RAPIDS in GPU
Nowadays, the increasing amount of data has made ETL (Extract, Transform, Load), also known as data analysis and processing, more complex and time-consuming. To address this issue, NVIDIA created RAPIDS
When it comes to data analysis and processing, we mostly think about Python, Pandas, SQL, Spark,… However, all these languages have a major drawback is they run on the CPU, which leads to slow data processing and inefficient use of computer resources. This is why RAPIDS was developed.
What is RAPIDS
RAPIDS is an open source software libraries and APIs give you the ability to execute end-to-end data science,analytics and machine learning pipelines entirely on GPU.
One great thing is that the syntax is completely similar to Pandas, NumPy, scikit-learn, and others.
In RAPIDS, the main libraries include:
- cuDF: like pandas but run in GPU
- cuML: like Sklearn but run in GPU
- cuGraph: like NetworkX but run in GPU
- cuSpatial: like GIS but run in GPU
Through the above images, we can see that RAPIDS demonstrates a superior speed compared to other libraries, and the great thing is that the accuracy remains unchanged.

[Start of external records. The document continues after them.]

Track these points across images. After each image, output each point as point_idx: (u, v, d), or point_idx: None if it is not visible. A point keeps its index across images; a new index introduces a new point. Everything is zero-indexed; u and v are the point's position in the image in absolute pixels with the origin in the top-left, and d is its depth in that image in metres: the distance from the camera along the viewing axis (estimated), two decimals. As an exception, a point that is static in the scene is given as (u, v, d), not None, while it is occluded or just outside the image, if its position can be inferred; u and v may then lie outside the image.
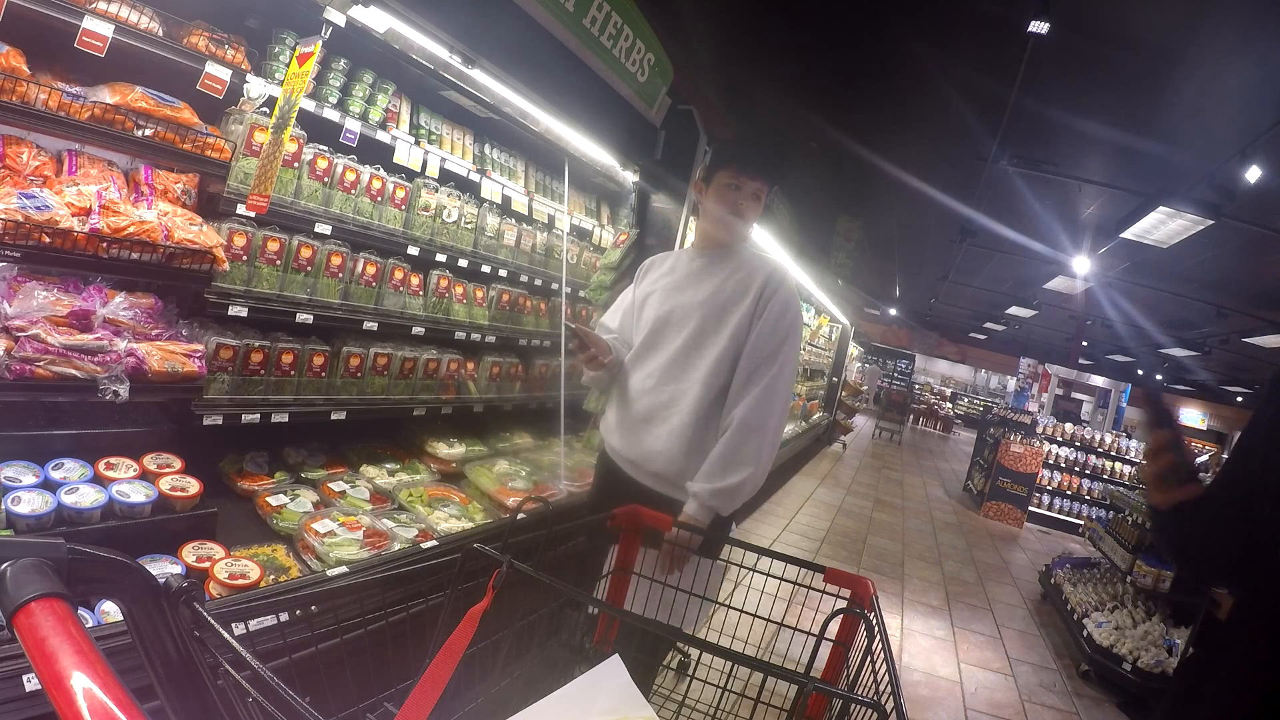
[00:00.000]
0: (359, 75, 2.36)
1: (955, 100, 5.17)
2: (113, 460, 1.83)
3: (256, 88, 2.03)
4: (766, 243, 4.88)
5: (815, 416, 10.28)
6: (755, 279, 1.82)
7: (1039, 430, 9.69)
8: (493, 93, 2.58)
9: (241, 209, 1.97)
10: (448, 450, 2.88)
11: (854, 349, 14.54)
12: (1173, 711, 1.23)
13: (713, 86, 5.18)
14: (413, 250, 2.61)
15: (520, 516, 1.24)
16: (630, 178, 3.48)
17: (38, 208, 1.56)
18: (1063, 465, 9.58)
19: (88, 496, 1.67)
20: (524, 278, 3.26)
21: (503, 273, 3.08)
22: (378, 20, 2.01)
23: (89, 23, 1.62)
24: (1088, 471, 9.55)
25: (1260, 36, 3.51)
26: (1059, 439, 9.78)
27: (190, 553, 1.77)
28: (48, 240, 1.58)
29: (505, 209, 3.11)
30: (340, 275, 2.35)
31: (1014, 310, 12.26)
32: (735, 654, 0.88)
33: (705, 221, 1.94)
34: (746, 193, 1.85)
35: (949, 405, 23.91)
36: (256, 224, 2.10)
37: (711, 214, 1.90)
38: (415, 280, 2.67)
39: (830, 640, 1.28)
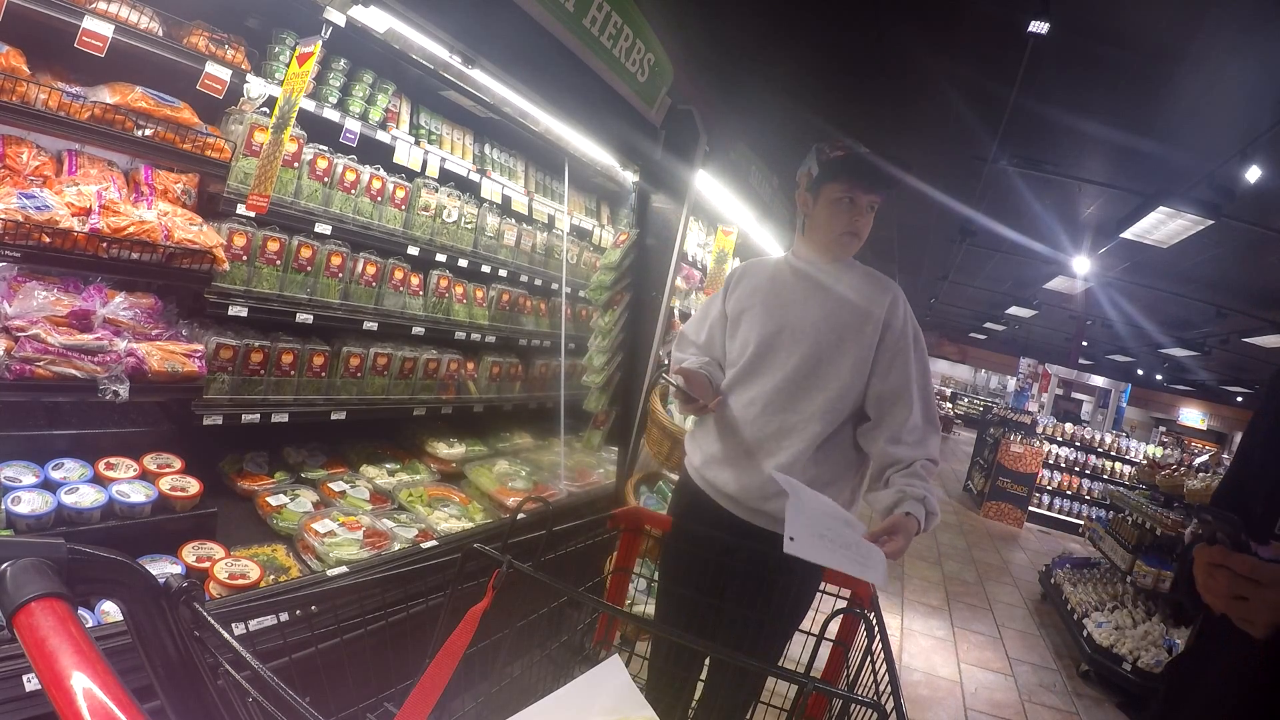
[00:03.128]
0: (359, 75, 2.36)
1: (955, 100, 5.16)
2: (113, 460, 1.83)
3: (256, 88, 2.03)
4: (767, 243, 4.88)
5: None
6: (880, 293, 1.67)
7: (1039, 430, 9.68)
8: (493, 93, 2.58)
9: (241, 209, 1.97)
10: (448, 450, 2.88)
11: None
12: (1166, 707, 1.23)
13: (713, 86, 5.18)
14: (413, 250, 2.61)
15: (520, 516, 1.24)
16: (630, 178, 3.48)
17: (38, 208, 1.56)
18: (1063, 465, 9.58)
19: (88, 496, 1.66)
20: (524, 278, 3.26)
21: (503, 273, 3.08)
22: (378, 20, 2.01)
23: (89, 23, 1.62)
24: (1088, 471, 9.55)
25: (1260, 36, 3.51)
26: (1059, 439, 9.78)
27: (190, 553, 1.77)
28: (48, 240, 1.58)
29: (505, 209, 3.11)
30: (340, 275, 2.35)
31: (1014, 310, 12.26)
32: (735, 654, 0.89)
33: (815, 235, 1.75)
34: (862, 207, 1.70)
35: (949, 405, 23.91)
36: (256, 224, 2.09)
37: (824, 229, 1.71)
38: (415, 280, 2.67)
39: (830, 640, 1.28)
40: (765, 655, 1.58)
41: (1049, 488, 9.49)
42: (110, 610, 1.52)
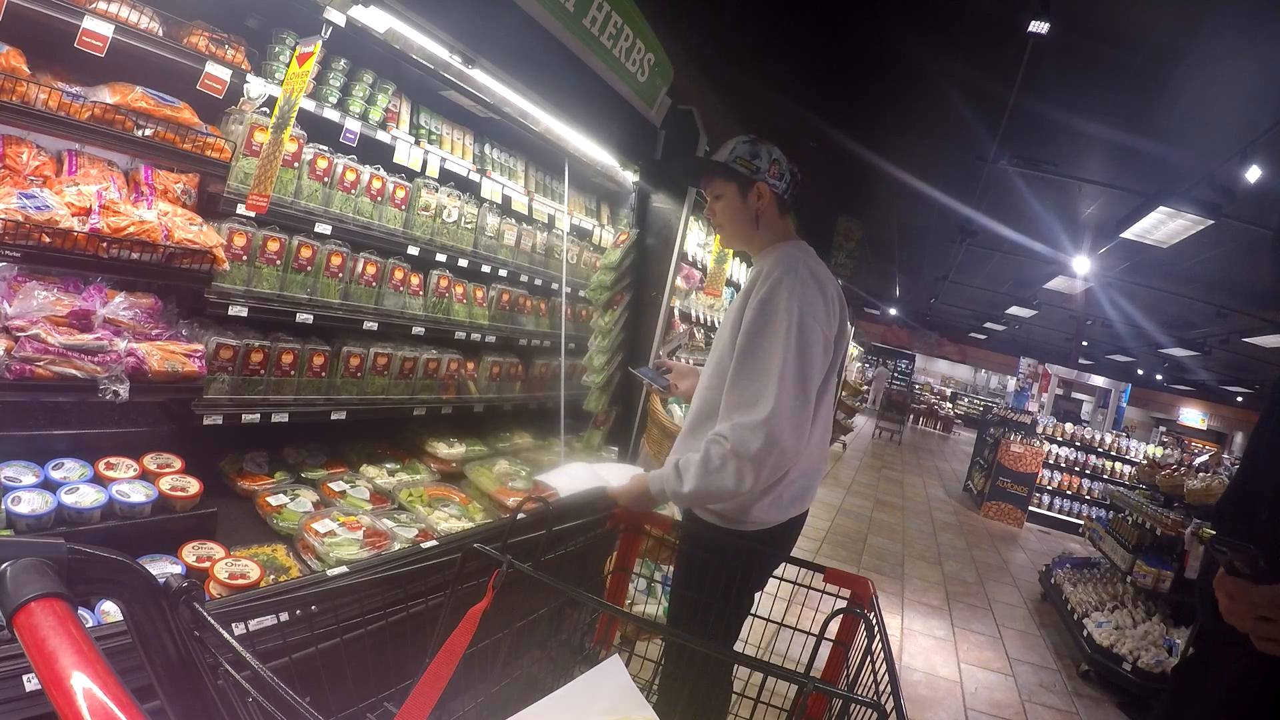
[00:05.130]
0: (359, 75, 2.36)
1: (955, 100, 5.17)
2: (113, 460, 1.82)
3: (256, 88, 2.02)
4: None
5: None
6: (754, 280, 1.68)
7: (1039, 430, 9.68)
8: (493, 93, 2.58)
9: (241, 209, 1.97)
10: (448, 450, 2.88)
11: (854, 349, 14.54)
12: (1171, 711, 1.23)
13: (713, 86, 5.18)
14: (413, 250, 2.61)
15: (520, 516, 1.24)
16: (630, 178, 3.48)
17: (38, 208, 1.56)
18: (1063, 465, 9.58)
19: (88, 496, 1.66)
20: (524, 278, 3.26)
21: (503, 272, 3.08)
22: (378, 20, 2.01)
23: (89, 23, 1.62)
24: (1088, 471, 9.55)
25: (1260, 36, 3.51)
26: (1059, 439, 9.77)
27: (190, 553, 1.77)
28: (48, 240, 1.58)
29: (505, 209, 3.11)
30: (340, 275, 2.35)
31: (1014, 310, 12.27)
32: (735, 654, 0.89)
33: None
34: (709, 204, 1.86)
35: (949, 405, 23.89)
36: (256, 224, 2.09)
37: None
38: (415, 280, 2.67)
39: (830, 640, 1.28)
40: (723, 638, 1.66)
41: (1049, 488, 9.49)
42: (110, 610, 1.52)
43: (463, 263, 2.88)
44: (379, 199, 2.47)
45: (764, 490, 1.63)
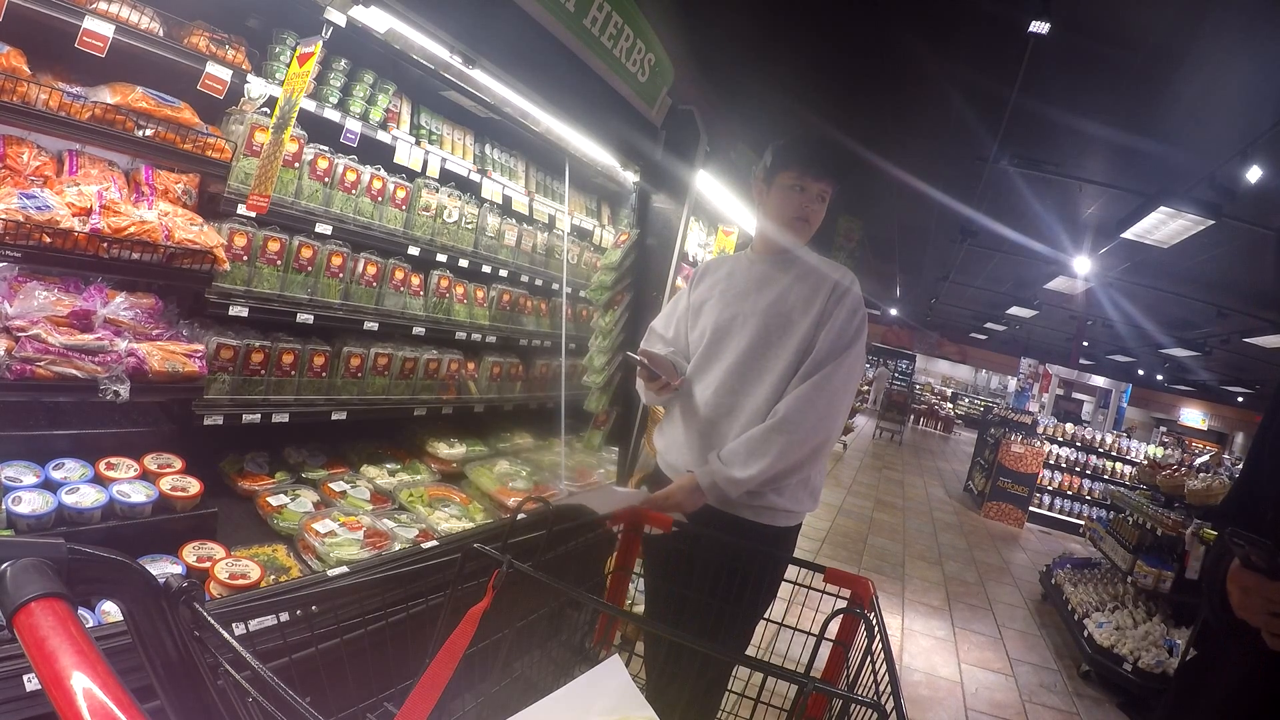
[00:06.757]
0: (359, 75, 2.36)
1: (955, 100, 5.17)
2: (113, 460, 1.83)
3: (257, 88, 2.03)
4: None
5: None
6: (823, 284, 1.70)
7: (1040, 430, 9.68)
8: (493, 93, 2.58)
9: (242, 209, 1.97)
10: (448, 450, 2.88)
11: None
12: (1173, 712, 1.23)
13: (714, 86, 5.18)
14: (413, 250, 2.61)
15: (520, 516, 1.24)
16: (631, 178, 3.48)
17: (38, 208, 1.57)
18: (1063, 465, 9.58)
19: (88, 496, 1.67)
20: (524, 278, 3.26)
21: (503, 273, 3.08)
22: (378, 20, 2.01)
23: (89, 23, 1.62)
24: (1088, 472, 9.55)
25: (1260, 36, 3.51)
26: (1060, 439, 9.77)
27: (191, 553, 1.77)
28: (48, 240, 1.58)
29: (506, 209, 3.11)
30: (341, 275, 2.35)
31: (1015, 310, 12.26)
32: (735, 654, 0.89)
33: (767, 224, 1.80)
34: (812, 195, 1.72)
35: (950, 405, 23.90)
36: (257, 224, 2.10)
37: (775, 217, 1.76)
38: (416, 280, 2.67)
39: (830, 640, 1.28)
40: (732, 642, 1.64)
41: (1049, 488, 9.49)
42: (110, 610, 1.52)
43: (463, 263, 2.88)
44: (379, 199, 2.48)
45: (822, 472, 1.75)
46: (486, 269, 2.98)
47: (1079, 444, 9.70)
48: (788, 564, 1.61)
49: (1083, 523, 8.85)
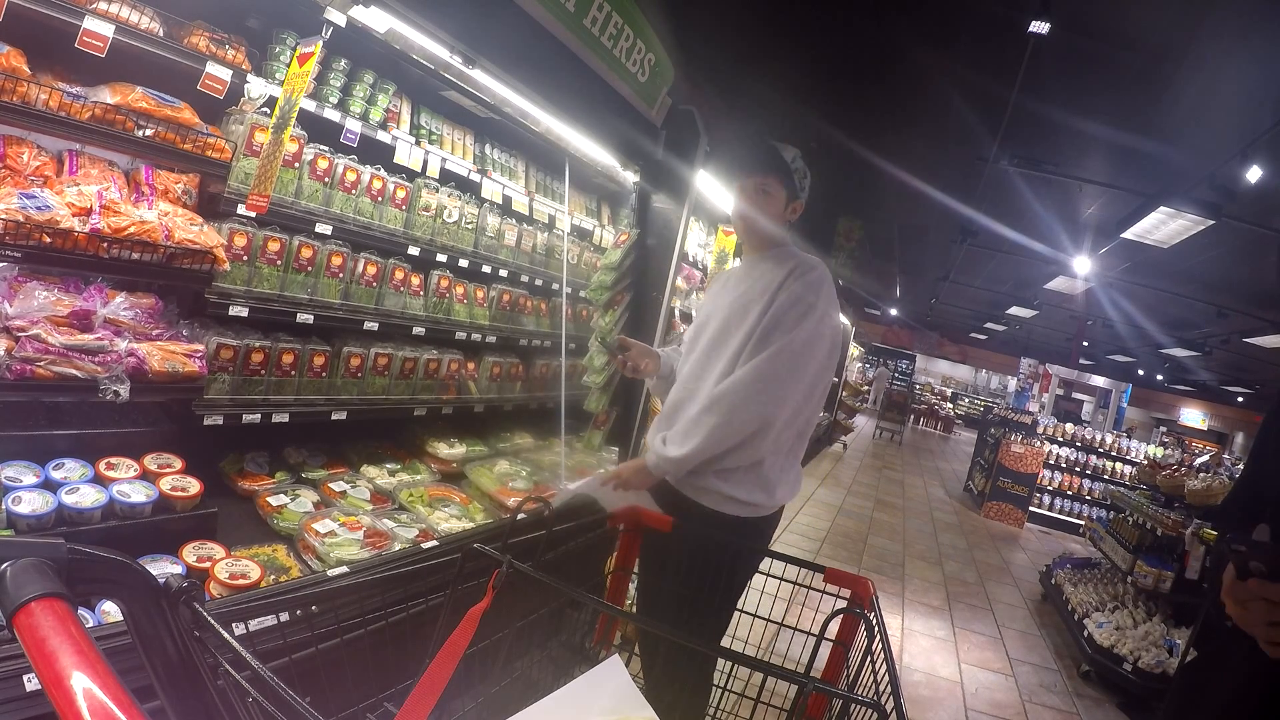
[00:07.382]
0: (359, 75, 2.36)
1: (955, 100, 5.17)
2: (113, 460, 1.83)
3: (257, 88, 2.03)
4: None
5: (816, 417, 10.26)
6: (782, 271, 1.79)
7: (1040, 430, 9.68)
8: (493, 93, 2.58)
9: (242, 209, 1.97)
10: (448, 450, 2.88)
11: (855, 349, 14.54)
12: (1175, 713, 1.23)
13: (713, 86, 5.18)
14: (413, 250, 2.61)
15: (520, 516, 1.24)
16: (631, 178, 3.48)
17: (38, 208, 1.57)
18: (1063, 465, 9.58)
19: (88, 496, 1.67)
20: (524, 278, 3.26)
21: (503, 273, 3.08)
22: (378, 20, 2.01)
23: (89, 23, 1.62)
24: (1088, 472, 9.55)
25: (1260, 37, 3.51)
26: (1060, 439, 9.77)
27: (191, 553, 1.77)
28: (48, 240, 1.58)
29: (506, 209, 3.11)
30: (341, 275, 2.35)
31: (1015, 310, 12.26)
32: (735, 654, 0.88)
33: (737, 228, 1.97)
34: (750, 190, 1.86)
35: (950, 405, 23.90)
36: (257, 224, 2.09)
37: (733, 219, 1.94)
38: (416, 280, 2.67)
39: (830, 640, 1.28)
40: (705, 633, 1.70)
41: (1049, 488, 9.49)
42: (110, 610, 1.52)
43: (463, 263, 2.88)
44: (379, 199, 2.47)
45: (784, 469, 1.81)
46: (486, 269, 2.98)
47: (1079, 444, 9.71)
48: (759, 558, 1.63)
49: (1083, 523, 8.85)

One note is that in the "GPU in AI" series, I will only guide on the two main libraries: cuDF (Pandas on GPU) and cuML (Sklearn on GPU).
Set up
In Local
Here is the link to install RAPIDS
Please select as shown above, BUT remember to check which version of the CUDA toolkit you have by using the following command:
$nvcc -V
If you haven’t installed the CUDA toolkit yet, you can refer to the guide here.

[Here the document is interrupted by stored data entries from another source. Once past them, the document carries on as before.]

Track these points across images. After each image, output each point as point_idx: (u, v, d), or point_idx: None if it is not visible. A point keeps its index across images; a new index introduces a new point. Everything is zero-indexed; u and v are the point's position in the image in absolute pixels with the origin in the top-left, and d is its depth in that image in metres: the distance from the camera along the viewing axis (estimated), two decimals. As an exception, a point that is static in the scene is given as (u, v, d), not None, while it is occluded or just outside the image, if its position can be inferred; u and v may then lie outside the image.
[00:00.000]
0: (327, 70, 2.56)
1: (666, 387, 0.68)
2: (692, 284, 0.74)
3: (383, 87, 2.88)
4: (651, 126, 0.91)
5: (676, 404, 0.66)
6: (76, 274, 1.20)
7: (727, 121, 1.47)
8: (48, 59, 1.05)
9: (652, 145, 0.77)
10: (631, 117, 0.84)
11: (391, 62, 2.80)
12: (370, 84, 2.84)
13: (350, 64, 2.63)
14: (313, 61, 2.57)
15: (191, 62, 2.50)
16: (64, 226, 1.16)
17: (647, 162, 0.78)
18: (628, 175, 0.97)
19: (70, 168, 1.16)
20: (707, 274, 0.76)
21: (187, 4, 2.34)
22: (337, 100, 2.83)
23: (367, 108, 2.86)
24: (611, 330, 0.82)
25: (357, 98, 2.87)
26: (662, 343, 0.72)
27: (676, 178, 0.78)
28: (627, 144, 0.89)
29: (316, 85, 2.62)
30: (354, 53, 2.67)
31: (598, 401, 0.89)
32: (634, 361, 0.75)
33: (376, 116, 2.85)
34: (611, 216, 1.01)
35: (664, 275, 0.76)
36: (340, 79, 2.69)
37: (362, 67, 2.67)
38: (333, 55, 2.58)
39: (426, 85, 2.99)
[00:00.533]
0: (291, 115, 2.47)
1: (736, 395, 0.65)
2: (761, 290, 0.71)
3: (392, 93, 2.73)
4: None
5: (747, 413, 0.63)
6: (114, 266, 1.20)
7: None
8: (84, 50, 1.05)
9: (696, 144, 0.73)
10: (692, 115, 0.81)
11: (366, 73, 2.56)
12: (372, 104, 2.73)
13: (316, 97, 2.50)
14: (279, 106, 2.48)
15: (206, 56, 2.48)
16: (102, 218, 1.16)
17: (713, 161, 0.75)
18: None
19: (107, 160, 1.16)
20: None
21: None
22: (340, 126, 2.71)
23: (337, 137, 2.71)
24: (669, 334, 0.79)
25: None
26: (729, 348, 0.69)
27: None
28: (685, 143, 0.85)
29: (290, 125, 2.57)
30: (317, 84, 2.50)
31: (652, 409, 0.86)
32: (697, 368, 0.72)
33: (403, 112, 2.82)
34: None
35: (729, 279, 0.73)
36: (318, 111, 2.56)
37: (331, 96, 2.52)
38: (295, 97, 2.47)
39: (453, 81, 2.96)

One important note is that RAPIDS only supports Python versions 3.9, 3.10, and 3.11.
After installation, you can verify by using the following commands:
import cudf
cudf.__version__
import cuml
cuml.__version__
import cugraph
cugraph.__version__
import cuspatial
cuspatial.__version__
import cuxfilter
cuxfilter.__version__
In Google Colab
Change the runtime from CPU to GPU
run these commands:
!git clone https://github.com/rapidsai/rapidsai-csp-utils.git
!python rapidsai-csp-utils/colab/pip-install.py
After installation, you can verify by using the following commands:
import cudf
cudf.__version__
import cuml
cuml.__version__
import cugraph
cugraph.__version__
import cuspatial
cuspatial.__version__
import cuxfilter
cuxfilter.__version__